Why is this important?

The size of an MPA is a valuable decision, not only for the preservation of marine ecosystems but also for the presence of valuable ecosystem services. These services, ranging from biodiversity conservation to climate regulation, provide tangible benefits to both nature and human communities. There is a balance between finding a suitable boundary and size, while also maintaining a corresponding, sustainable set of management activities and regulations. A larger MPA has the potential to encompass a greater diversity of habitats, thus enhancing the scope and variety of ecosystem services it can offer. Although, this could present higher costs in the long run. A smaller MPA will be cheaper and easier to regulate, although the present ecosystems may not be large or mature enough to present some type of value. 

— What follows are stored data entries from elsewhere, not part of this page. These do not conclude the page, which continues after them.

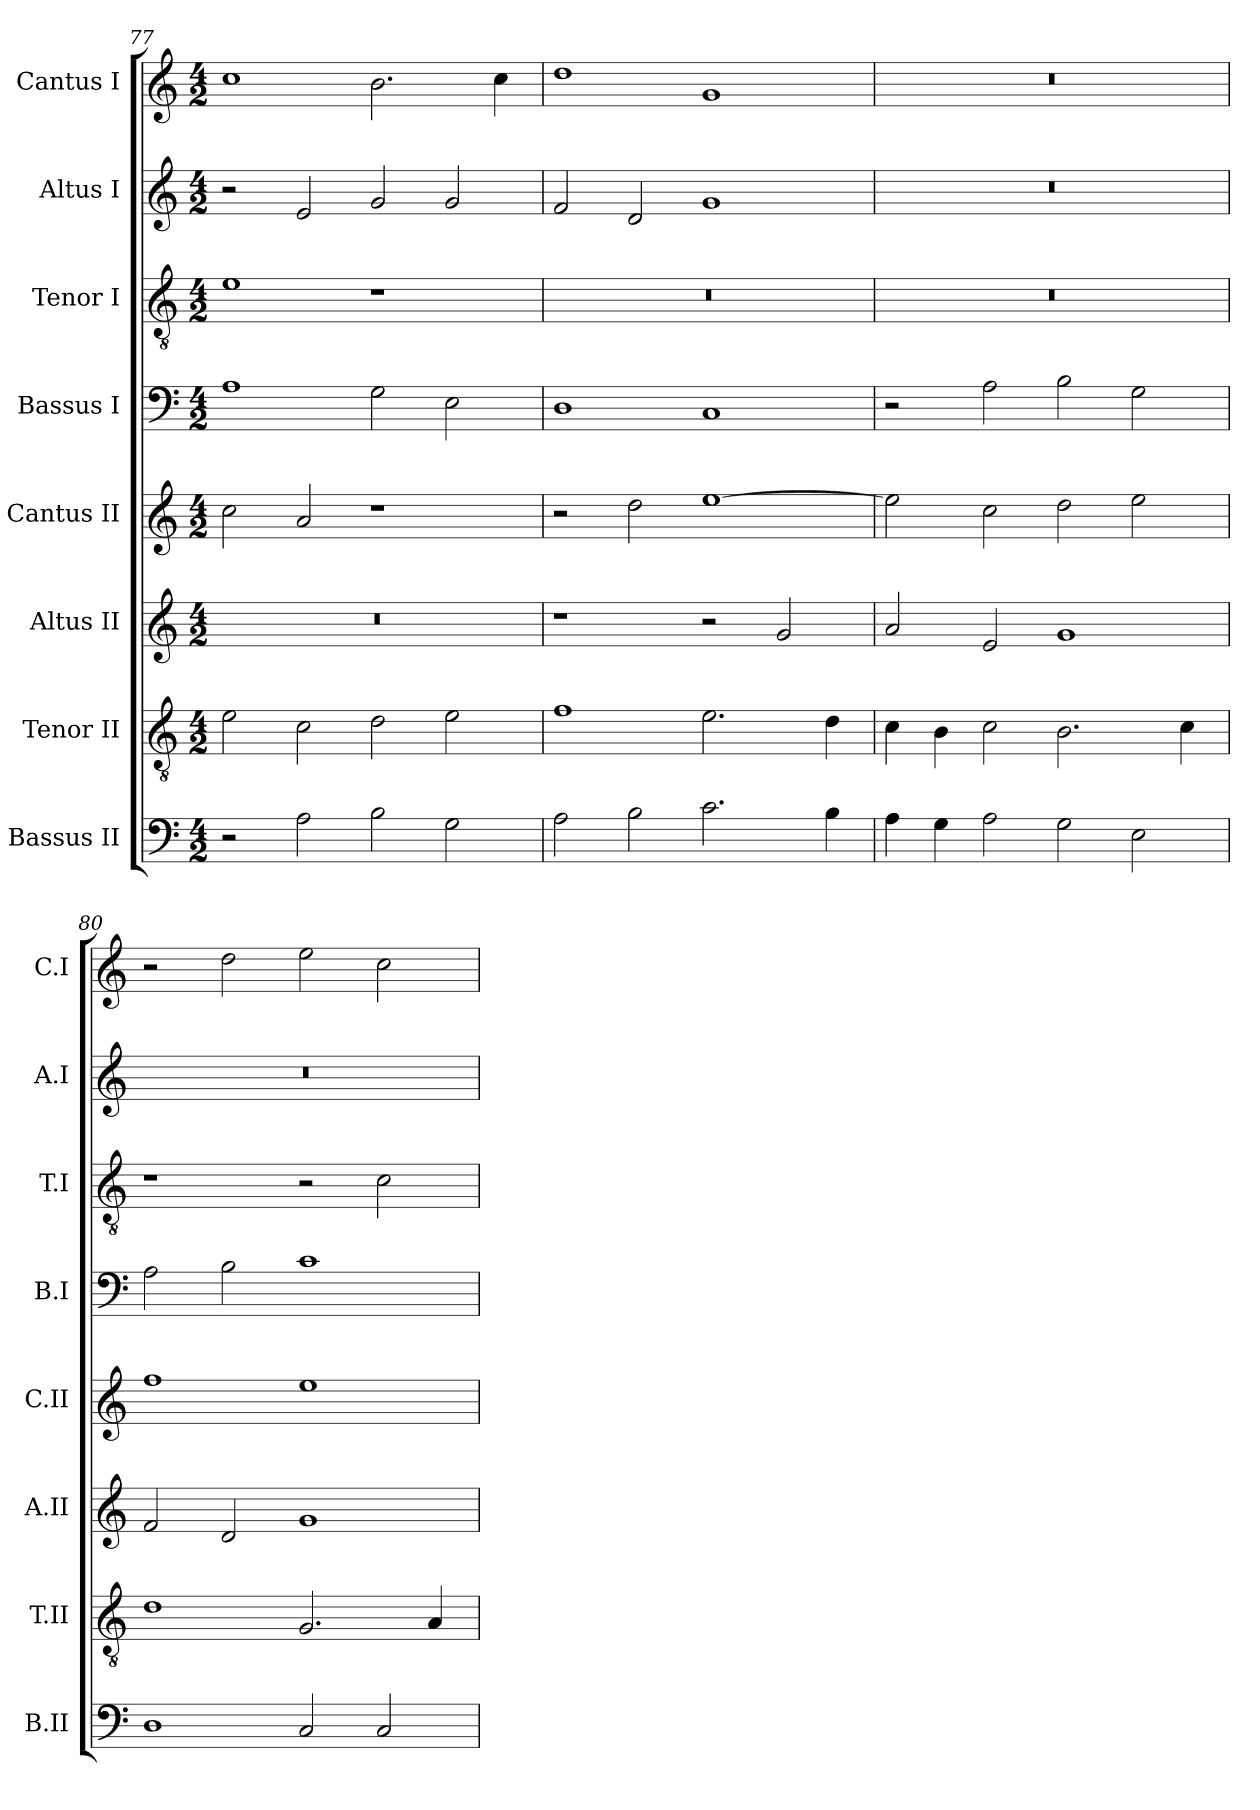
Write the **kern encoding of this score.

**kern	**kern	**kern	**kern	**kern	**kern	**kern	**kern
*part8	*part7	*part6	*part5	*part4	*part3	*part2	*part1
*staff8	*staff7	*staff6	*staff5	*staff4	*staff3	*staff2	*staff1
*I"Bassus II	*I"Tenor II	*I"Altus II	*I"Cantus II	*I"Bassus I	*I"Tenor I	*I"Altus I	*I"Cantus I
*I'B.II	*I'T.II	*I'A.II	*I'C.II	*I'B.I	*I'T.I	*I'A.I	*I'C.I
*clefF4	*clefGv2	*clefG2	*clefG2	*clefF4	*clefGv2	*clefG2	*clefG2
*	*ITrd7c12	*	*	*	*ITrd7c12	*	*
*k[]	*k[]	*k[]	*k[]	*k[]	*k[]	*k[]	*k[]
*C:	*C:	*C:	*C:	*C:	*C:	*C:	*C:
*M4/2	*M4/2	*M4/2	*M4/2	*M4/2	*M4/2	*M4/2	*M4/2
=77	=77	=77	=77	=77	=77	=77	=77
2r	2E\	0r	2cc\	1A\	1E\	2r	1cc\
2A\	2C\	.	2a/	.	.	2e/	.
2B\	2D\	.	1r	2G\	1r	2g/	2.b\
2G\	2E\	.	.	2E\	.	2g/	.
.	.	.	.	.	.	.	4cc\
=78	=78	=78	=78	=78	=78	=78	=78
2A\	1F\	1r	2r	1D\	0r	2f/	1dd\
2B\	.	.	2dd\	.	.	2d/	.
2.c\	2.E\	2r	[1ee\	1C/	.	1g/	1g/
.	.	2g/	.	.	.	.	.
4B\	4D\	.	.	.	.	.	.
=79	=79	=79	=79	=79	=79	=79	=79
4A\	4C\	2a/	2ee\]	2r	0r	0r	0r
4G\	4BB\	.	.	.	.	.	.
2A\	2C\	2e/	2cc\	2A\	.	.	.
2G\	2.BB\	1g/	2dd\	2B\	.	.	.
2E\	.	.	2ee\	2G\	.	.	.
.	4C\	.	.	.	.	.	.
=80	=80	=80	=80	=80	=80	=80	=80
1D\	1D\	2f/	1ff\	2A\	1r	0r	2r
.	.	2d/	.	2B\	.	.	2dd\
2C/	2.GG/	1g/	1ee\	1c\	2r	.	2ee\
2C/	.	.	.	.	2C\	.	2cc\
.	4AA/	.	.	.	.	.	.
=	=	=	=	=	=	=	=
*-	*-	*-	*-	*-	*-	*-	*-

These decisions set the stage for the creation of financial mechanisms aimed at monetizing these ecosystem services. EverSea stands as the bridge that can connect these dots, offering a unique platform to harness and capitalize on these ecosystem services. By facilitating the connection between the environmental benefits of MPAs and the potential for financial gains, EverSea plays a vital role in fostering sustainable marine conservation while opening doors to new avenues of economic growth.

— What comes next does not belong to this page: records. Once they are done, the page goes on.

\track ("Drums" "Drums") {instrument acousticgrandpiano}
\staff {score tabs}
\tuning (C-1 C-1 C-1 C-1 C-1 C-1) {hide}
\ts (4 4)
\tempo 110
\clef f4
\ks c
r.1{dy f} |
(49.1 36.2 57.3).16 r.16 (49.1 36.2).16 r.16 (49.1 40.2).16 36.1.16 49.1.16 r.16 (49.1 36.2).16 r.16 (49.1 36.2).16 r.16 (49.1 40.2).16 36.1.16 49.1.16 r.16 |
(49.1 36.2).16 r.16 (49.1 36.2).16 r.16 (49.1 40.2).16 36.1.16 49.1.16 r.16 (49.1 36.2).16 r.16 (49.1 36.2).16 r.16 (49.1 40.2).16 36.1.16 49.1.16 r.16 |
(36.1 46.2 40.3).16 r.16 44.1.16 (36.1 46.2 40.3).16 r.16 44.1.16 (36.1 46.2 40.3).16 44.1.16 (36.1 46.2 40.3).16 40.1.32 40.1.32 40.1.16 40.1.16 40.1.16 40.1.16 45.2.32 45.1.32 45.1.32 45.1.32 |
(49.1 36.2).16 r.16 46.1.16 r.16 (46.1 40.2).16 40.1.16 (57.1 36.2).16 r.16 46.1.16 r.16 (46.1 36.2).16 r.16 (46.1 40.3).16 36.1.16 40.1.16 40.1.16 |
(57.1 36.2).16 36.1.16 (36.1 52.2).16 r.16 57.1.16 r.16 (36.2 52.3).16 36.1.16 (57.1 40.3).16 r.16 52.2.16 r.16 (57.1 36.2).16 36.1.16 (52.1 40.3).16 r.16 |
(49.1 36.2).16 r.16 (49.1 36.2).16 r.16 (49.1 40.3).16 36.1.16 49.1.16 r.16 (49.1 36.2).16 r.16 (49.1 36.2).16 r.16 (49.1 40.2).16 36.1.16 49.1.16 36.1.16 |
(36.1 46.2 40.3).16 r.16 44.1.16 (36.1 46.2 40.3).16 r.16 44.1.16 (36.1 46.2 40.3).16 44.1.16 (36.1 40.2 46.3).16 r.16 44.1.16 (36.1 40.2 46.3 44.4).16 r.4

De Santo, E. M. (2013). Missing marine protected area (MPA) targets: how the push for quantity over quality undermines sustainability and social justice. Journal of environmental management, 124, 137-146.

Roberts, C. M., Halpern, B., Palumbi, S. R., & Warner, R. R. (2001). Designing marine reserve networks. Conservation Biology in Practice, 2(3), 11-17.

Wilhelm, T. A., Sheppard, C. R., Sheppard, A. L., Gaymer, C. F., Parks, J., Wagner, D., & Lewis, N. A. (2014). Large marine protected areas–advantages and challenges of going big. Aquatic Conservation: Marine and Freshwater Ecosystems, 24(S2), 24-30.